Office 365, Google Drive, Sharepoint: businesses love them, but we ask if security vendors do enough to help partners address their known vulnerabilities – profitably!
In a recent post, we looked at the known security limitations of cloud-delivered applications like Office 365, Google Drive, Sharepoint, and others.
As we pointed out, identifying security weaknesses in these platforms and providing cloud app customers with solutions to them can prove profitable, according to industry commentators – but are security vendors even addressing this space in the first place, let alone in a way that enables vendors to make viable margins out of it?
Cloud application security: how big is the pie?
The first point we need to make here is that the potential market for these kind of security solutions is big and growing. Since 2011, as this Worldwide Cloud Applications Market Forecast 2015 – 2019 shows, the Cloud applications market has more than doubled, and now accounts for 20% of the overall enterprise applications space.
By 2019, Cloud applications subscription revenues could make up 35% of the total addressable market opportunity.
Captured amongst all that, of course, are the very applications businesses most want MSPs and other partners to provide – hosted email, file sharing, collaboration, and so on.
And these are the very applications that, whilst delivered in a secure manner, are not fully able to secure the content that passes through them, making them vulnerable to risks like advanced and hidden malware, ransomware, phishing attacks, leaking of sensitive data, file sharing on unauthorised devices, and remote user network breaches.
In short, there’s plenty of pie available – and cloud application security is potentially the utensil that enables MSPs and other partners to carve themselves a sizeable slice of it!
Delivering security for cloud apps: how hard can it be?
But the second point we have to consider is that cloud applications need security that is built expressly for cloud computing conditions – and existing security techniques fall down badly in this respect, resulting in few solutions that are fit for purpose.
Just take a look at traditional web monitoring, for example – it funnels traffic out of the cloud and into a separate service, adding significant latency that negatively impacts both performance and capacity.
Only if pre-cloud approaches are consigned to the dustbin, and direct cloud-to-cloud API integration is offered in its stead, can vendors play strongly in this space, and partners reap the benefits.
In this scenario, a literally instant cloud app security deployment is possible, requiring nothing more than the submission of administrator credentials for the apps in question.
Bundling, licensing, pricing – can partners make money out of cloud app security?

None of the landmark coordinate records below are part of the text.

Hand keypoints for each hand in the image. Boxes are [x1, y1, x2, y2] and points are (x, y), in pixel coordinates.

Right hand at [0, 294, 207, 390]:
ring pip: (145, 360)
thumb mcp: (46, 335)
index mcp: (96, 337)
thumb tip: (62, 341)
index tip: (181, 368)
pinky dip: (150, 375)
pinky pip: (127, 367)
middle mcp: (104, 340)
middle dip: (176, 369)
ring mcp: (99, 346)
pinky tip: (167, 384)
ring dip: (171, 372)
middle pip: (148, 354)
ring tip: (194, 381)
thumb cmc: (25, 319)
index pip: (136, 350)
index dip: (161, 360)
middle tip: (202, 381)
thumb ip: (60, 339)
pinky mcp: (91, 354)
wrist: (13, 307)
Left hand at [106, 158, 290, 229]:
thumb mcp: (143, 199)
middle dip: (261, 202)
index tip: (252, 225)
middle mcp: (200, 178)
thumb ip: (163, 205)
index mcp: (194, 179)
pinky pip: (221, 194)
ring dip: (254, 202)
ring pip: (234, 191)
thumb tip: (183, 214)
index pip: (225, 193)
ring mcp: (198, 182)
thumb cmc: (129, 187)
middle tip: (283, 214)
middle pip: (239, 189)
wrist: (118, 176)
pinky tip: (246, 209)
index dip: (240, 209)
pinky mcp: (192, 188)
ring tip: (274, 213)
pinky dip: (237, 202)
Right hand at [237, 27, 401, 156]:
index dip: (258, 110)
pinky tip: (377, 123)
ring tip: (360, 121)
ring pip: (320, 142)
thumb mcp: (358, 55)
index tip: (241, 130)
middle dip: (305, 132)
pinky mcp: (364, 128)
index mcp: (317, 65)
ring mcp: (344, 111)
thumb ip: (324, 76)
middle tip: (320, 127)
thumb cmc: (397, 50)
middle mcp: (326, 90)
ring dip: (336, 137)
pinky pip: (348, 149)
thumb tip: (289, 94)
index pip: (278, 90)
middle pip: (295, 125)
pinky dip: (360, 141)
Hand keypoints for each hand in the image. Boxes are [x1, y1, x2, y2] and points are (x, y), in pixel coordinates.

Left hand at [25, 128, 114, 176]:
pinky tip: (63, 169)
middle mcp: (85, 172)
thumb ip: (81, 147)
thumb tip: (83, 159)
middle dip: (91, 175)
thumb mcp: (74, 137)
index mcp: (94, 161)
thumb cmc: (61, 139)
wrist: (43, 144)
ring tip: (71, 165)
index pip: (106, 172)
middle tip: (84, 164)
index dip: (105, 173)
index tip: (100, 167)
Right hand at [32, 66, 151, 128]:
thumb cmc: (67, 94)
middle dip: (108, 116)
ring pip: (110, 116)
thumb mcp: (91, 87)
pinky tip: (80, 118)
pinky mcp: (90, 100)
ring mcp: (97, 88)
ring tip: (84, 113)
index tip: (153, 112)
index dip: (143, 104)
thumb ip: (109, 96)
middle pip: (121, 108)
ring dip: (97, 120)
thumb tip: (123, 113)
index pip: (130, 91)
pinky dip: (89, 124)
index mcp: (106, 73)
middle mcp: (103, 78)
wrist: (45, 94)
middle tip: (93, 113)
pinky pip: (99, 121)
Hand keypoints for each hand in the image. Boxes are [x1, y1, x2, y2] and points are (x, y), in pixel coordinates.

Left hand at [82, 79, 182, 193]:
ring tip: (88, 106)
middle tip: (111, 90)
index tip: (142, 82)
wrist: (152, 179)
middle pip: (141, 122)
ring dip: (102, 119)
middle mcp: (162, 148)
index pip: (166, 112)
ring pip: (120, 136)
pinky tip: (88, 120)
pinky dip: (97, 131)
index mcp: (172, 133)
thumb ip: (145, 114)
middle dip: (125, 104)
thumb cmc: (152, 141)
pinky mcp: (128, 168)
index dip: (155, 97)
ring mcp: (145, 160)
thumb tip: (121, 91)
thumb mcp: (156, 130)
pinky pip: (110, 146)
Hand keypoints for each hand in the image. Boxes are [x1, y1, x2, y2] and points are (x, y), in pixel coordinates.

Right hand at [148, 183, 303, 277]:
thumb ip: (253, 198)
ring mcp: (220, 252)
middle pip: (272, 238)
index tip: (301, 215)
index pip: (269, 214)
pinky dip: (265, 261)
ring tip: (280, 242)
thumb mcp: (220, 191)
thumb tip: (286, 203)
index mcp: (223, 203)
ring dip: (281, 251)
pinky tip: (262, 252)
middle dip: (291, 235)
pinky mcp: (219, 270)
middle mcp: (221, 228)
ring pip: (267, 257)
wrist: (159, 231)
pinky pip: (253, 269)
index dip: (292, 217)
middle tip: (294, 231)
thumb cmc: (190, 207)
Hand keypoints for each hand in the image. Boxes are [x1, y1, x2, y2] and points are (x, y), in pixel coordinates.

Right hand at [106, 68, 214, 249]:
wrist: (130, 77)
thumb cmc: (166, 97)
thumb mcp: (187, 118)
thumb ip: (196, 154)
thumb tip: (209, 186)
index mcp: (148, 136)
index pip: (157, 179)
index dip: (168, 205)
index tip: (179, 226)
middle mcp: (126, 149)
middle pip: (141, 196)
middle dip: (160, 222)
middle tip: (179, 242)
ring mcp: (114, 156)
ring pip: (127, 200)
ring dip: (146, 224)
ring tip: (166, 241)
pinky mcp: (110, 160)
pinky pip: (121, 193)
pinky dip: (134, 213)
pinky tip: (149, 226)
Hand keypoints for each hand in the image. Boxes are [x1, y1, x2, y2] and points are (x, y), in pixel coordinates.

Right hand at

Quite apart from the fact that very few vendors are actually active in the cloud app security space in any serious way, my third point is as much to do with the partner model as it is with the scarcity of those offerings.

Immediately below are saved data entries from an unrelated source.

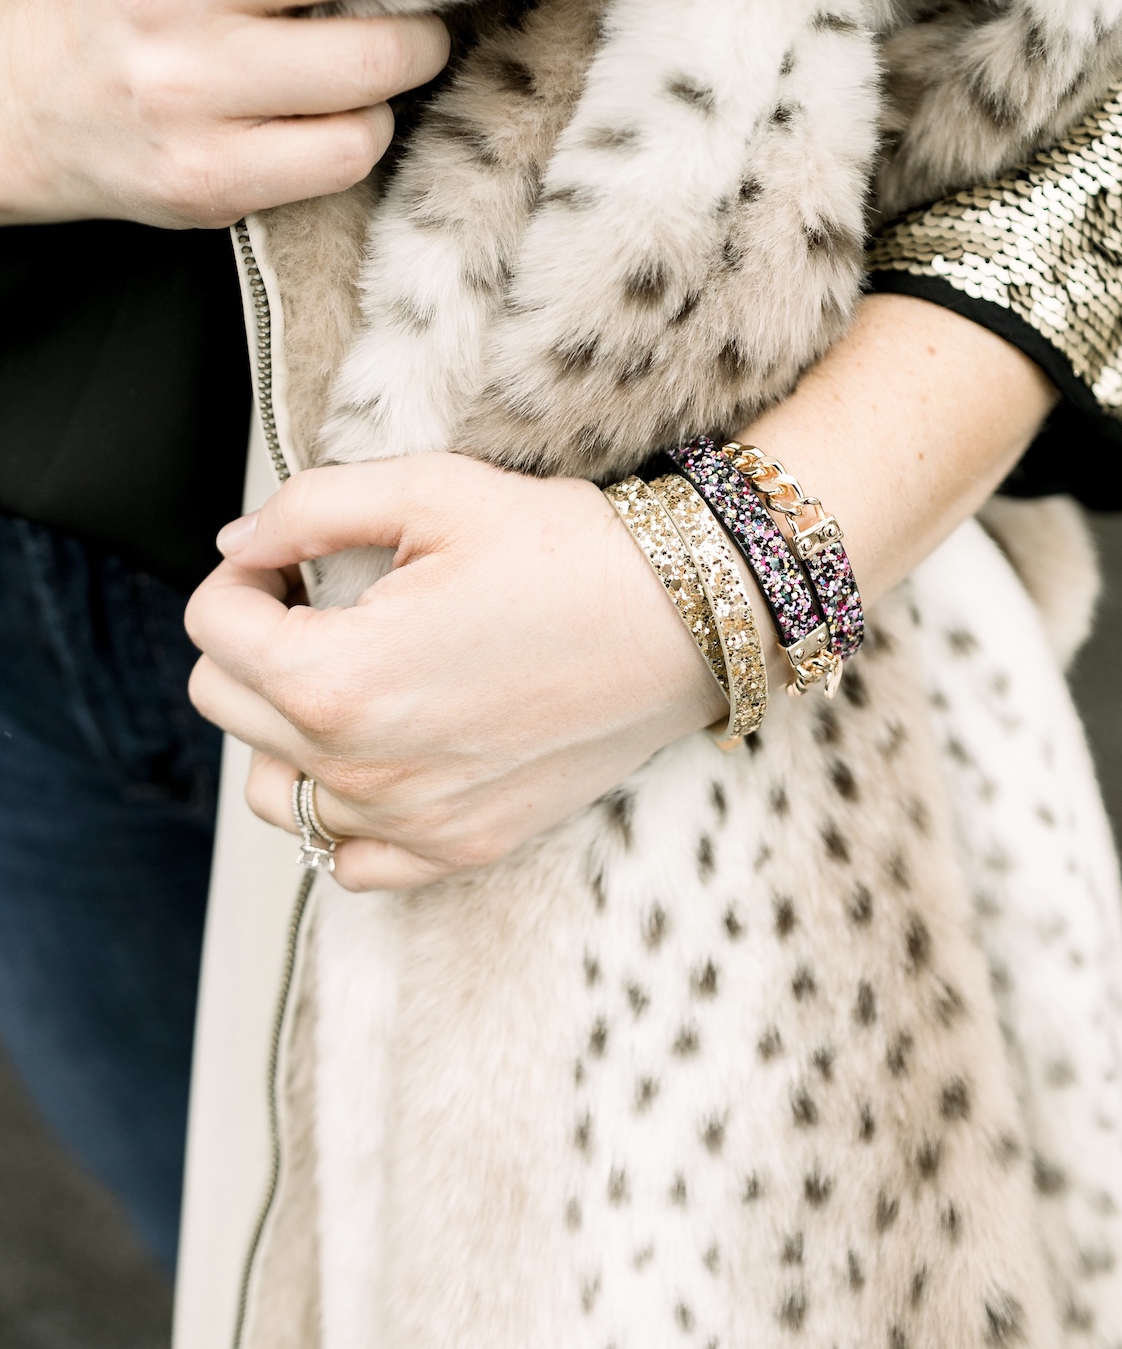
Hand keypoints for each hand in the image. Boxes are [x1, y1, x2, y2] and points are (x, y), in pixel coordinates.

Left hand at [185, 455, 740, 890]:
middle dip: (254, 640)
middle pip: (226, 705)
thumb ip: (310, 508)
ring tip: (346, 673)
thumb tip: (241, 544)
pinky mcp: (460, 848)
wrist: (684, 621)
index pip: (211, 628)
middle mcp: (362, 769)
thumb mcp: (432, 490)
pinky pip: (348, 858)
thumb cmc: (568, 551)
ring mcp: (411, 822)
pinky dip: (343, 809)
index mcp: (339, 678)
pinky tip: (383, 749)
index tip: (289, 558)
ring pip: (273, 790)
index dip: (241, 573)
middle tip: (318, 601)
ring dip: (282, 728)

Even if solutions were plentiful, reselling them in a subscription or perpetual licensing model produces the same challenges that any other reseller in any other IT market encounters – high upfront subscription costs, unpredictable income, lack of flexibility to scale services up and down (and missing out on the additional revenue that such upscaling generates).
The risks of this approach are well documented - but then if so few vendors are in this space in the first place, how many of them do we think are in a position to offer the potentially more profitable MSP alternative?

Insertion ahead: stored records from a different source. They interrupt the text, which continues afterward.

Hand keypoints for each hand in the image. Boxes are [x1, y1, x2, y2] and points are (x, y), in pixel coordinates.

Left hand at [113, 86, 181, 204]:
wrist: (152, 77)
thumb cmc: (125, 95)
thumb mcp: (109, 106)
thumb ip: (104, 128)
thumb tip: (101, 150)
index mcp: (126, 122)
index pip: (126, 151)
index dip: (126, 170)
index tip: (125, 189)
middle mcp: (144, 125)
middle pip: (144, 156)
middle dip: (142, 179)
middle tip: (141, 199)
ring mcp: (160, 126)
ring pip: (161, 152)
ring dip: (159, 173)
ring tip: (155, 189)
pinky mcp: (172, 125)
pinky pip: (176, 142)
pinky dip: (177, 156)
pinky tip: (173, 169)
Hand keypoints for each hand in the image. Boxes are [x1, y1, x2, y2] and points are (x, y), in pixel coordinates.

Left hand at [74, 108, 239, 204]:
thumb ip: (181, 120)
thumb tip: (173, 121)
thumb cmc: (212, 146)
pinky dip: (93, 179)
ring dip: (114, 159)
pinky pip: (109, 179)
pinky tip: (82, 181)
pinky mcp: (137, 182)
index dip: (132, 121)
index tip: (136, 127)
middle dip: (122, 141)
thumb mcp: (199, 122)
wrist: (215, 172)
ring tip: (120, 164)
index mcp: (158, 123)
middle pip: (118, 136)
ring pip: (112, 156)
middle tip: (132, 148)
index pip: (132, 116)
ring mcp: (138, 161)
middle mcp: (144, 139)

Then there’s the question of how vendors actually incorporate cloud app security offerings into their overall security portfolio – or don’t! Currently, the view from the bridge here is that one prominent vendor is now bundling cloud app security within its existing security services, in a cloud-based MSP model, at no extra licensing charge – but other vendors haven’t even started to play catch-up on this.
In conclusion: cloud app security vendors could do better
There it is, then: cloud app security solutions are rarer than hen’s teeth!
They demand an instantly deployable, cloud-centric architecture that most security vendors simply haven’t applied to this space, a margin-rich partner model that the vast majority of vendors seem unready to offer, and a “business as usual” attitude to bundling that, for many vendors, seems too radical a string to add to their bow.
That massive cloud app pie is there for the securing – but, as it stands, most vendors aren’t even making a dent in the crust, still less serving up anything that profit-hungry partners would find a tasty proposition.